EXCERPT
+---+

There would be so many varying opinions regarding a question like this. I've had a couple of cigars that I really disliked, but someone else may think they are great. I can call out the cigars I dislike but I haven't had everything that brand makes so I can't say they are a brand to avoid.


----------



## tony (Feb 2, 2008)

Calikind said:


> I would disagree with the quality. I think Gurkhas has very little quality control and they just mass produce a questionable product. Too many good sticks out there to even consider a Gurkha. I notice that new smokers tend to lean toward the MSRP and with Gurkhas ridiculous msrp they think they are getting a deal.


i could make the same argument about liga. questionable product (the past few years they have went down hill on a bobsled.) the only difference is that instead of inflating msrp to create the illusion they are a good deal they limit production to stimulate demand.

which brings us full circle back to my main point: dont let anyone tell you what you like!!!


----------



## Just1ce (Dec 9, 2011)

I can't disagree with the Gurkha hate, but I'm one who won't knock it until I try it. Most of the Gurkhas I have smoked have been sub-par at best, but I've had a few that I really enjoyed. The Park Avenue and the Ghost come to mind. The Ancient Warrior wasn't bad either. Anyway, definitely start some kind of journal and keep track of all the new blends you have smoked. I've often found that size and shape are important to keep in mind as well. I've smoked cigars that I loved in a robusto and then bought a churchill or some other size and didn't care for it. I've also smoked cigars I hated and then tried another one a couple years later and loved it.

To my particular tastes, I am probably more easily pleased than most, but I have found that there is a time and place where nearly any cigar can be enjoyable (excluding ridiculously cheap nasty house brands, but even some of those will surprise you). Just start smoking what you can get a hold of, keep a journal, and you will quickly figure out what you like and what you don't. You may even likely find that you like certain cigars at certain times but not at others. For instance I love basic mild connecticuts in the morning with coffee, but not usually so much in the evening. I don't generally enjoy super-full cigars in the morning or afternoon, but sometimes in the evening when I've had plenty to eat, etc. Have fun!


----------



## Jerren (Jul 3, 2013)

tony said:


> dont let anyone tell you what you like!!!


/thread

I'll tell you what, I haven't tried a Liga Privada before but I'm very much interested after seeing a 50 page thread here where people just seem to love them.


----------



## huskers (Oct 2, 2012)

mostly.........anything that comes in a pouch or cardboard box from a gas station.

+---+

INPUT DATA

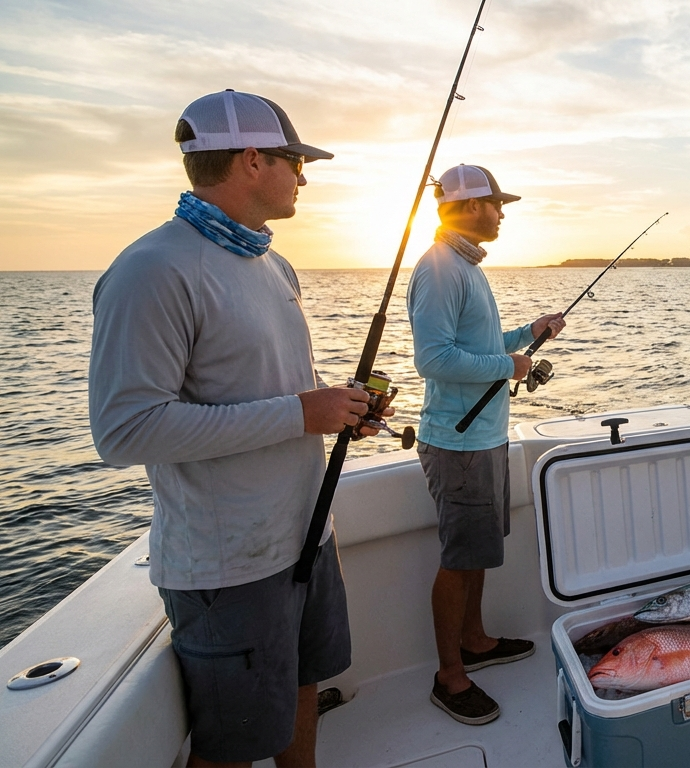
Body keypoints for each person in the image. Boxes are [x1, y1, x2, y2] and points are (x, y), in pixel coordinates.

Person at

+---+

WHAT TO DO
1 – In the cigar thread, what does Just1ce enjoy in the morning with coffee?
2 – Duplicate the part of the cigar thread starting at "I can't disagree" and ending at "and loved it.".

EXERCISE RESPONSES
1 – Basic mild Connecticuts.

2 –
I can't disagree with the Gurkha hate, but I'm one who won't knock it until I try it. Most of the Gurkhas I have smoked have been sub-par at best, but I've had a few that I really enjoyed. The Park Avenue and the Ghost come to mind. The Ancient Warrior wasn't bad either. Anyway, definitely start some kind of journal and keep track of all the new blends you have smoked. I've often found that size and shape are important to keep in mind as well. I've smoked cigars that I loved in a robusto and then bought a churchill or some other size and didn't care for it. I've also smoked cigars I hated and then tried another one a couple years later and loved it.